For me, the intuitive person who doesn't like the rigid confines of a diet plan, I found that it worked best to eat a high-protein breakfast (a sausage patty, a 1/2 cup of cottage cheese, or a simple two-egg omelet with a tiny bit of cheese and some veggies like onion and bell pepper). This was followed by a lunch of two rice cakes with either turkey breast slices or cheese (if I didn't have cottage cheese for breakfast) with a little mayo and mustard, a cup of raw veggies (like carrot sticks, pea pods, and grape tomatoes) with some ranch dressing to dip in. Some days I would have an apple or some berries. Sometimes I would have a diet soda (Diet Rite with Splenda, because I don't do well with caffeinated soda or NutraSweet, although once in a great while I will have a Diet Pepsi).
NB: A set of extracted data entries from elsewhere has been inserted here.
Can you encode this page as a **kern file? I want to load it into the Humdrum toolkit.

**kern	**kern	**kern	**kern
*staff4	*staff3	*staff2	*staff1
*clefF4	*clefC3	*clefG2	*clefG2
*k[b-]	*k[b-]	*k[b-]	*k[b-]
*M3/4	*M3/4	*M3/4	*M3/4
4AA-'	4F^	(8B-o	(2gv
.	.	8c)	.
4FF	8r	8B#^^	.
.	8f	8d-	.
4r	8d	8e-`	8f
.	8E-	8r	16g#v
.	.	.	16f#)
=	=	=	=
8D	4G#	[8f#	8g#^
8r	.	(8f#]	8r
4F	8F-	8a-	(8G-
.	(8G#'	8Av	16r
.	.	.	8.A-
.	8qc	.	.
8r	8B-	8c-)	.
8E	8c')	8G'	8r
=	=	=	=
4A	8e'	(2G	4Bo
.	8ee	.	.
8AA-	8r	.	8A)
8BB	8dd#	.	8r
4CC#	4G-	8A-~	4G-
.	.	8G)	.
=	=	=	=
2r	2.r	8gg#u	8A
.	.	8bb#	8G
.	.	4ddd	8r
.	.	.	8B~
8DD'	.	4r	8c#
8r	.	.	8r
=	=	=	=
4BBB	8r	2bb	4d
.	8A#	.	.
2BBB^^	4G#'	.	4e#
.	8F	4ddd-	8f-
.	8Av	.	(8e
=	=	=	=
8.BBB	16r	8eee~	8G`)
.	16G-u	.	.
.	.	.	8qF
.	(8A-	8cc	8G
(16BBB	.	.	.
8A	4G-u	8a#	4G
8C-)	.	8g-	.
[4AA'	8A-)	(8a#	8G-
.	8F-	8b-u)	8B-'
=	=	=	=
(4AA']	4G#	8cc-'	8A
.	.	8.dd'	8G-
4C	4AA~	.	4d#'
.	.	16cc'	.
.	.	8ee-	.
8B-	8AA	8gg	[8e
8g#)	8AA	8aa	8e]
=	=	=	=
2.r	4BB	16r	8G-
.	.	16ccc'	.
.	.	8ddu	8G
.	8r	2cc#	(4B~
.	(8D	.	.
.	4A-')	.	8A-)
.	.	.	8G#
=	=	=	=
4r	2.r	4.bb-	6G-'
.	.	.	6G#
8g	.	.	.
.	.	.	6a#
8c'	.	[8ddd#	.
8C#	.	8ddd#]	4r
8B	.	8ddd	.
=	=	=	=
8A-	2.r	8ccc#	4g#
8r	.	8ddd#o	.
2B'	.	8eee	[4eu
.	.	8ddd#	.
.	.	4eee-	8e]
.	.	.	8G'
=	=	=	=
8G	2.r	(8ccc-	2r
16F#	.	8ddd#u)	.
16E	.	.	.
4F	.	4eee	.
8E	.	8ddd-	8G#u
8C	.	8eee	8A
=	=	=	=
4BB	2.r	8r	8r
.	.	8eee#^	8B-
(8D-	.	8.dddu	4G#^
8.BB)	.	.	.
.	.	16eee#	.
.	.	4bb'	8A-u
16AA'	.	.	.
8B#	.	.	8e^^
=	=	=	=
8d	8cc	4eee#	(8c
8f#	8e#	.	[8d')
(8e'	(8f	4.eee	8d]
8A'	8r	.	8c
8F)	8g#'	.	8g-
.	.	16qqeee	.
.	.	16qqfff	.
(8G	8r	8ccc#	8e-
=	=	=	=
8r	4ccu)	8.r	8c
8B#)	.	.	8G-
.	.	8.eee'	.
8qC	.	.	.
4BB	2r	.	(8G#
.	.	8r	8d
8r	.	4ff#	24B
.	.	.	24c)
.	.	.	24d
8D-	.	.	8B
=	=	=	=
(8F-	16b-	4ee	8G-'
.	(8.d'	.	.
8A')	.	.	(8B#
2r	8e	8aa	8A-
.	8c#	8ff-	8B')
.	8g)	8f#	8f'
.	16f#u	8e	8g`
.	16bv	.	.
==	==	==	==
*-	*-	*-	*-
I'd have a mozzarella cheese stick or a couple tablespoons of smoked almonds and maybe an 8-oz. can of V-8 juice for a snack, if I really needed one. At first, I had to have a snack to make it between meals. Now I rarely have one. Then dinner is a regular meal half the time, but in child-size portions. Think of an eight-year-old kid and serve up portions for him and that should be just right. About three times a week, I would try to have a really healthy dinner, like a salmon patty from Costco with a cup of steamed broccoli...or a veggie soup from a low-carb cookbook. But it's not unusual for me to have a couple slices of pizza if we order out, or a serving of macaroni and cheese with hot dogs with a small bowl of canned peaches on the side. Like I said, I don't cut anything out completely, or I would feel deprived. I do try to keep my gluten and my dairy down to one serving a day. And yes, I take supplements to make sure I get calcium, magnesium, B vitamins and the other nutrients I'm missing because I'm lactose- and gluten-intolerant.
One last thing: drink water. I try to go for half my weight in ounces each day. So if I weigh 150 pounds, then I try to drink 75 ounces of water a day. Dehydration is a cause of a lot of overeating. You think you're hungry, but your body actually needs water to be efficient.